Repeat the listing that follows exactly. Pictures are not part of the copy.

**Given data**
=== Section Start ===

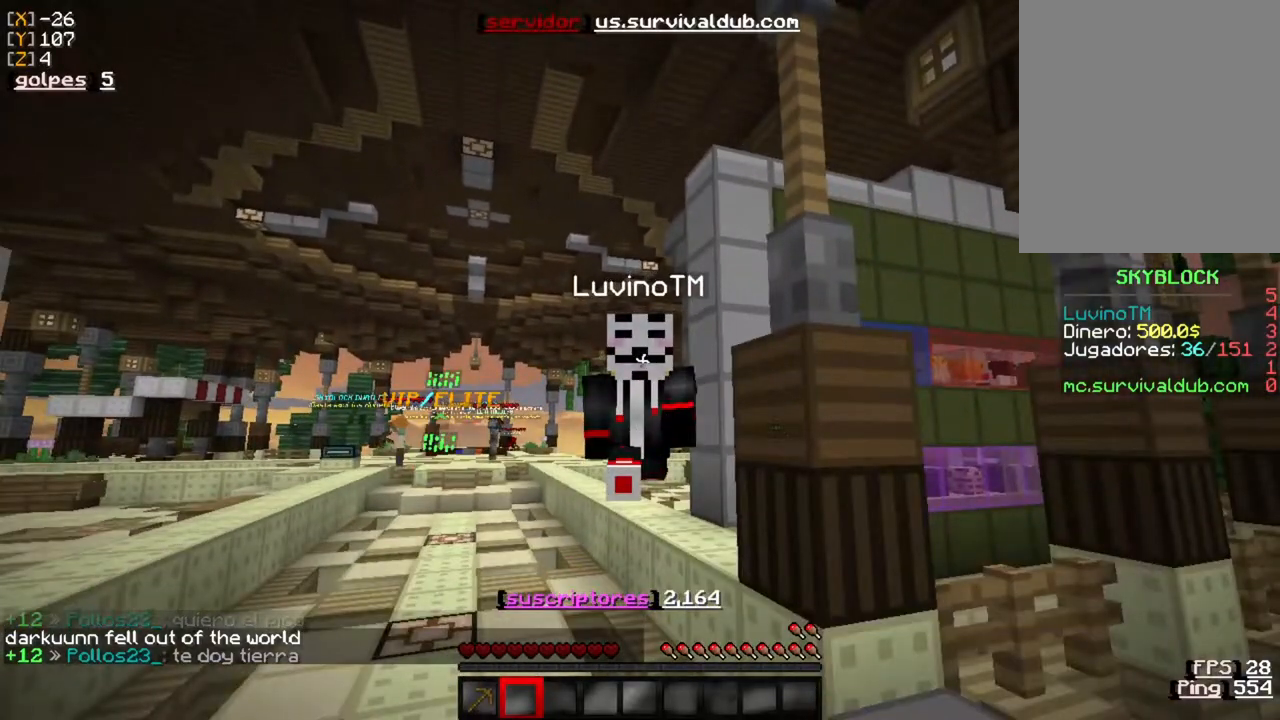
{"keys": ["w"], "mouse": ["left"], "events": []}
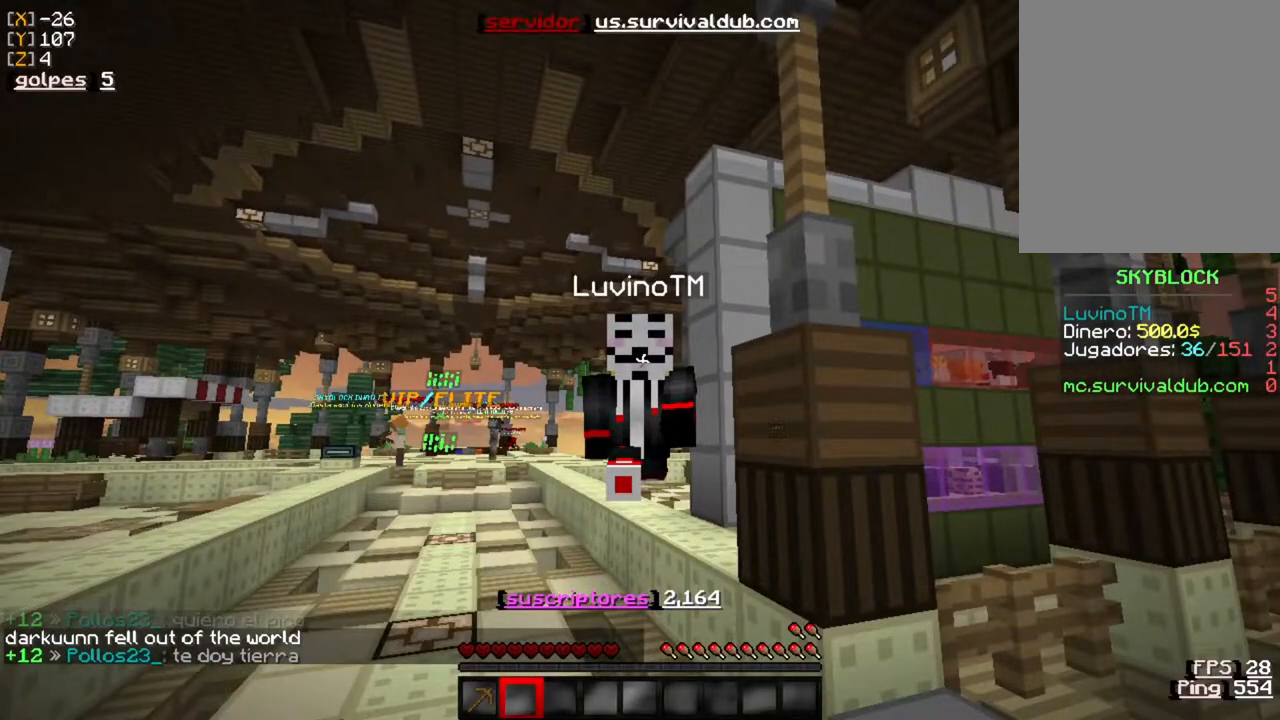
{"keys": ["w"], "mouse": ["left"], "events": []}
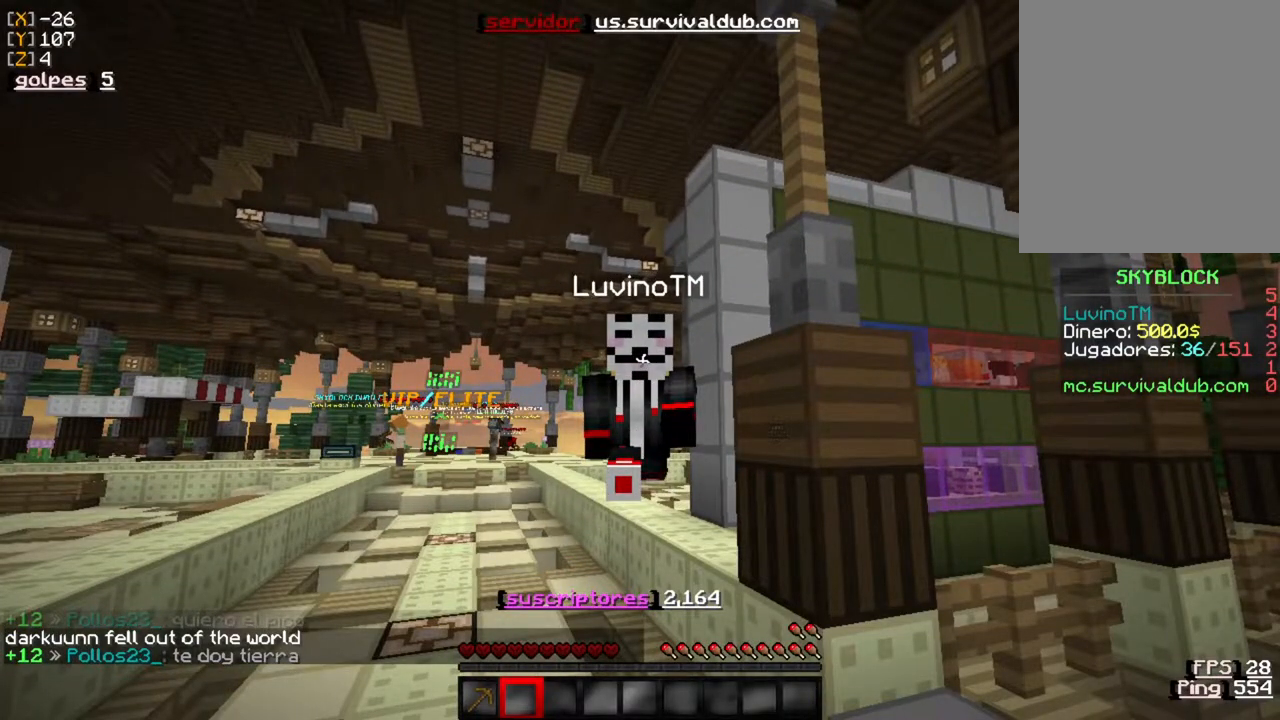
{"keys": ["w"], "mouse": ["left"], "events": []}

=== Section End ===

**Exercise result**
{"keys": ["w"], "mouse": ["left"], "events": []}
{"keys": ["w"], "mouse": ["left"], "events": []}
{"keys": ["w"], "mouse": ["left"], "events": []}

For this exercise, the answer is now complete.